O sr. pode dar exemplos de gastos que podem ser cortados?
Não vou entrar em detalhes até para não criar reações corporativas exageradas, mas pode focalizar. Há uma sobreposição de programas de transferências de renda. Você tem algumas categorias do funcionalismo com salário de ingresso muito mais elevado do que o equivalente no setor privado. Isso é de conhecimento comum e dificulta até a gestão de pessoas dentro do setor público, o que é fundamental para que o Estado possa oferecer serviços de qualidade.
Tem muito aquela questão de tratar os desiguais de forma igual. Você oferece alguns serviços públicos de forma gratuita quer a pessoa esteja na base da pirâmide de renda quer a pessoa seja de classe média ou classe média alta. Não seria o caso de focalizar para atender melhor as pessoas da base da pirâmide? Reduzir os subsídios a uns e oferecer mais a outros? Eu acho que é um pouco por esse lado.
Como nos casos de educação e saúde, por exemplo…
Você trata todos iguais quando não são e oferece o mesmo grau de proteção, independentemente do nível de renda e as alternativas que a pessoa pode ter. A minha trajetória acadêmica inicial foi a que muita gente passa. Eu estudei em colégio privado e depois fui estudar numa universidade pública que não custava nada.
Poderia ter pago…
Poderia ter pago.
Mas é uma discussão muito difícil no Brasil…
É difícil, mas é necessária. O professor Marcelo Abreu, da PUC do Rio, foi meu orientador e editou um texto muito importante chamado A Ordem do Progresso. É um livro sobre a história econômica e no prefácio ele fala que governar é escolher. Então, precisamos fazer escolhas. Não dá para querer ter tudo ao mesmo tempo agora.
Nesse cenário de polarização, é viável levar essas discussões adiante?
Eu acho que elas vão acabar sendo impostas pela situação da economia. Eu acredito sempre na solução intermediária. Não vai ser ajuste só pelo lado da despesa, não vai ser ajuste só pelo lado da receita. Agora, hoje, parece que o peso maior está em cima das receitas e eu vejo dificuldade de aumentar a carga tributária de forma importante em termos líquidos. Você pode até redistribuir, mas é difícil aumentar em termos líquidos para gerar o ajuste que eu mencionei antes.

**Material fornecido**

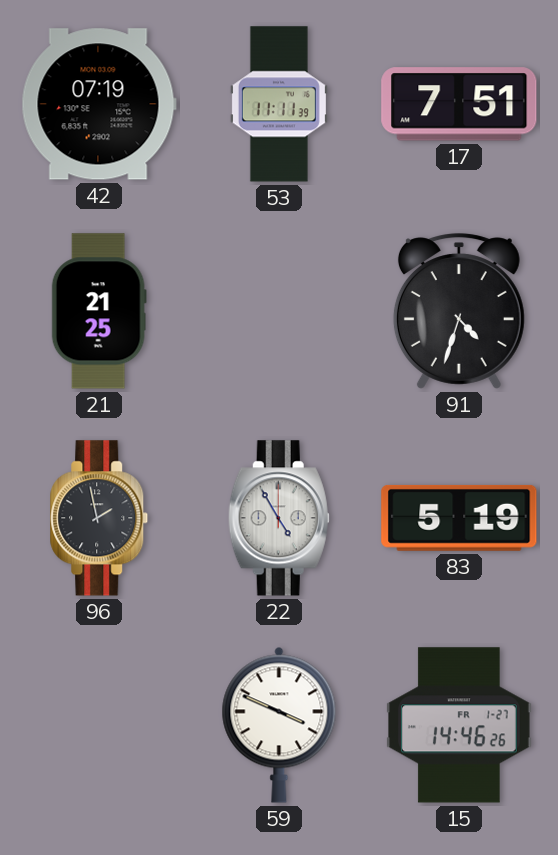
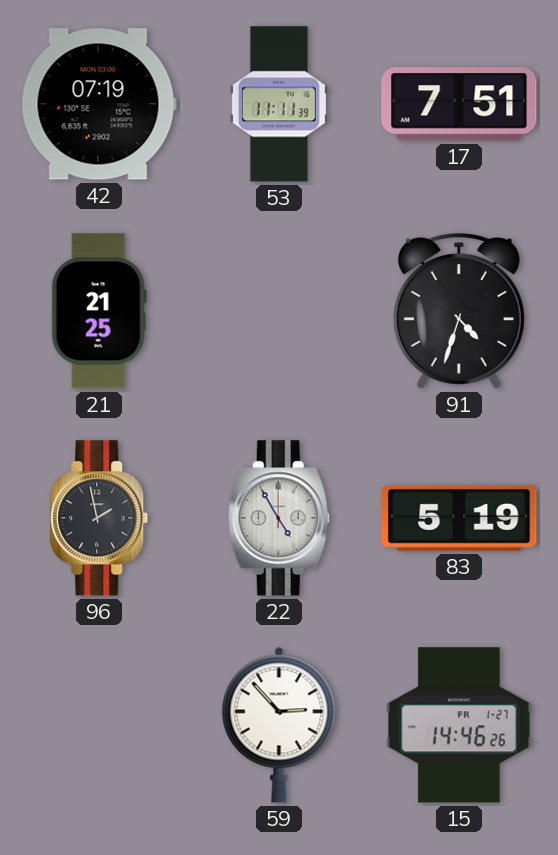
59: 3:49 -> 2:53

**Tarefa proposta**
Retorne, sem nenhuma alteração, a parte da entrevista sobre cortes de gastos públicos que vai de "Como nos casos" até "mesmo tempo agora.", inclusive.

**Resposta correta**
Como nos casos de educação e saúde, por exemplo…
Você trata todos iguais quando não são e oferece o mesmo grau de proteção, independentemente do nível de renda e as alternativas que a pessoa pode ter. A minha trajetória acadêmica inicial foi a que muita gente passa. Eu estudei em colégio privado e depois fui estudar numa universidade pública que não custava nada.
Poderia ter pago…
Poderia ter pago.
Mas é uma discussão muito difícil no Brasil…
É difícil, mas é necessária. O professor Marcelo Abreu, da PUC do Rio, foi meu orientador e editou um texto muito importante chamado A Ordem do Progresso. É um livro sobre a história econômica e no prefácio ele fala que governar é escolher. Então, precisamos fazer escolhas. Não dá para querer ter tudo ao mesmo tempo agora.